■ To do
Look for the string "Pintores" in the data below, and copy each line that holds it.

(Saved data entries)
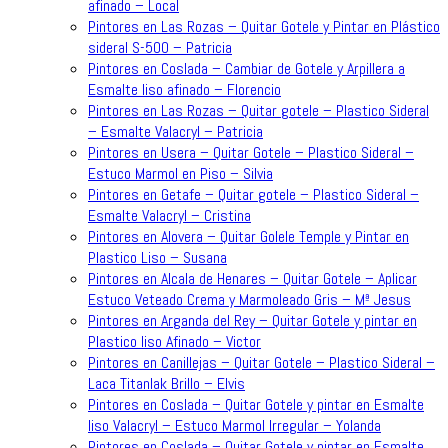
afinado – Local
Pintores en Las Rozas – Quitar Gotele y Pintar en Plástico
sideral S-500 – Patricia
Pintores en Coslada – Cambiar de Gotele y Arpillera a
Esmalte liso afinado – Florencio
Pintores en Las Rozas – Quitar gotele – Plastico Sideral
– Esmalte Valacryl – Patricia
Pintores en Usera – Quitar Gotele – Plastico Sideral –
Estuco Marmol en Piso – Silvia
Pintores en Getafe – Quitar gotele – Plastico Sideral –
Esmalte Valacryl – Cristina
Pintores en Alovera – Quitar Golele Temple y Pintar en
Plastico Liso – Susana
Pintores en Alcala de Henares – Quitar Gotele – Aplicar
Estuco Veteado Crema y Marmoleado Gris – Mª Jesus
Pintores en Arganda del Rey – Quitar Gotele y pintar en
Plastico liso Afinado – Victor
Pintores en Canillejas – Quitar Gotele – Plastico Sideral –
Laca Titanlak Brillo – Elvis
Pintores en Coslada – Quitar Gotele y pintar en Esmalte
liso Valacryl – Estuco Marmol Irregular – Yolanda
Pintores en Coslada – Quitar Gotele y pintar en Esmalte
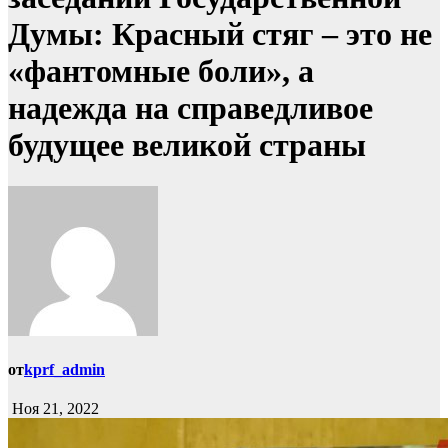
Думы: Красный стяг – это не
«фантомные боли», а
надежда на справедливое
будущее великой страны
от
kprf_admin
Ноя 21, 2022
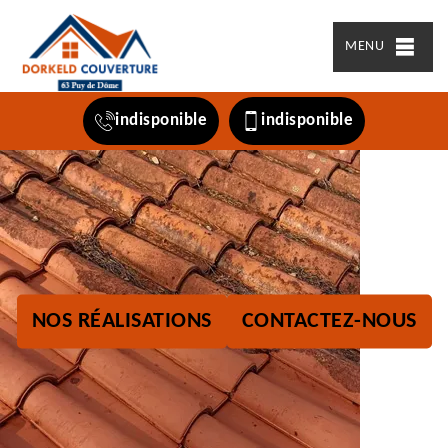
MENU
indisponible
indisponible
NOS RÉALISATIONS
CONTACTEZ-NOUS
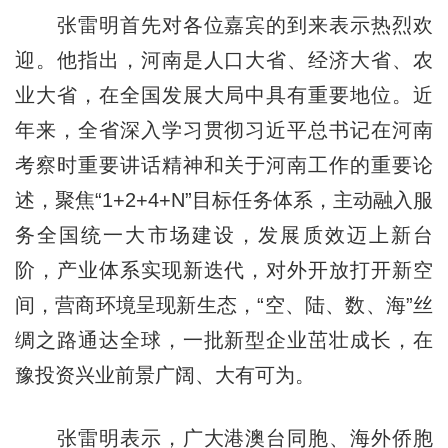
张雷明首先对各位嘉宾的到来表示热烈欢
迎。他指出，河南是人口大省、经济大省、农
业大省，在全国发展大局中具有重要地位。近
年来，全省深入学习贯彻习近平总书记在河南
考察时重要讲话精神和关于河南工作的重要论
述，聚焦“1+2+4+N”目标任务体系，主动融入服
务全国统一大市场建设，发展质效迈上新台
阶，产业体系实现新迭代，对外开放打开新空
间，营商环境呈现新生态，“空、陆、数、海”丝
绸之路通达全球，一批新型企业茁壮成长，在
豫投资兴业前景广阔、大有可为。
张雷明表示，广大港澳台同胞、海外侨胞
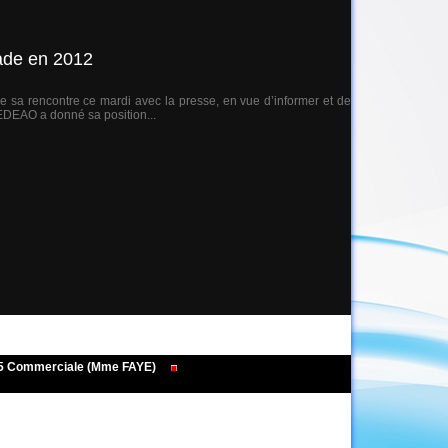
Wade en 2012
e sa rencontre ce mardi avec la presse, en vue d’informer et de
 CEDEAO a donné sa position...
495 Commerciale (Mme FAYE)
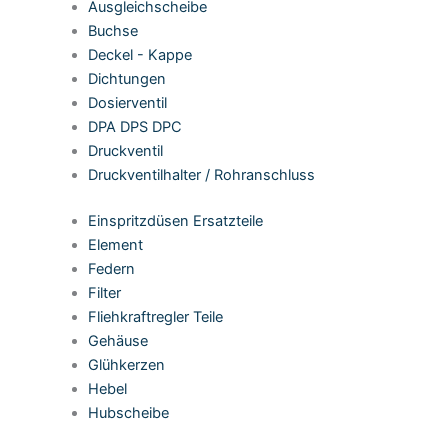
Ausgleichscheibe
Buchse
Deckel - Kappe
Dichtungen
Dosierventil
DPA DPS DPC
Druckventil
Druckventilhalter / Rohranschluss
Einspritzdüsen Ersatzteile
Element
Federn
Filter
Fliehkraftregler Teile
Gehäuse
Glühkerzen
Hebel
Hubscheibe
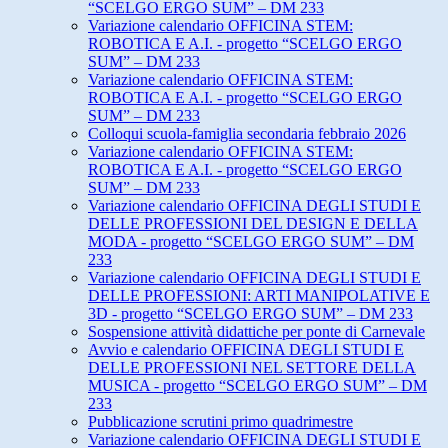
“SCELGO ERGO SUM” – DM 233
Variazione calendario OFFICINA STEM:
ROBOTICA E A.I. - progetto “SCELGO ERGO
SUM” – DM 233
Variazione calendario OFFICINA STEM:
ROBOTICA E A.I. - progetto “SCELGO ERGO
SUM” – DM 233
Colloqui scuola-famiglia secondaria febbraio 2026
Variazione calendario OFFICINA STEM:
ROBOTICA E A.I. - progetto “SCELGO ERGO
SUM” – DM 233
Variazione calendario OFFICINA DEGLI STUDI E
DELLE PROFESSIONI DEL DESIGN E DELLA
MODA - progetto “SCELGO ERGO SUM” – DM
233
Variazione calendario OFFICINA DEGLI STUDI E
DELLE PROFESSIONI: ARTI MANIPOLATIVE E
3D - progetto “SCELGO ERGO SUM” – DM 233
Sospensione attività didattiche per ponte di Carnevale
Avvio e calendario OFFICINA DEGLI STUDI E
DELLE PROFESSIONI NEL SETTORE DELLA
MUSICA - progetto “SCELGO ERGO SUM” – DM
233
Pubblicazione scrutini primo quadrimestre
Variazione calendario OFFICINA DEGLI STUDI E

■ Expected answer
Pintores en Las Rozas – Quitar Gotele y Pintar en Plástico
Pintores en Coslada – Cambiar de Gotele y Arpillera a
Pintores en Las Rozas – Quitar gotele – Plastico Sideral
Pintores en Usera – Quitar Gotele – Plastico Sideral –
Pintores en Getafe – Quitar gotele – Plastico Sideral –
Pintores en Alovera – Quitar Golele Temple y Pintar en
Pintores en Alcala de Henares – Quitar Gotele – Aplicar
Pintores en Arganda del Rey – Quitar Gotele y pintar en
Pintores en Canillejas – Quitar Gotele – Plastico Sideral –
Pintores en Coslada – Quitar Gotele y pintar en Esmalte
Pintores en Coslada – Quitar Gotele y pintar en Esmalte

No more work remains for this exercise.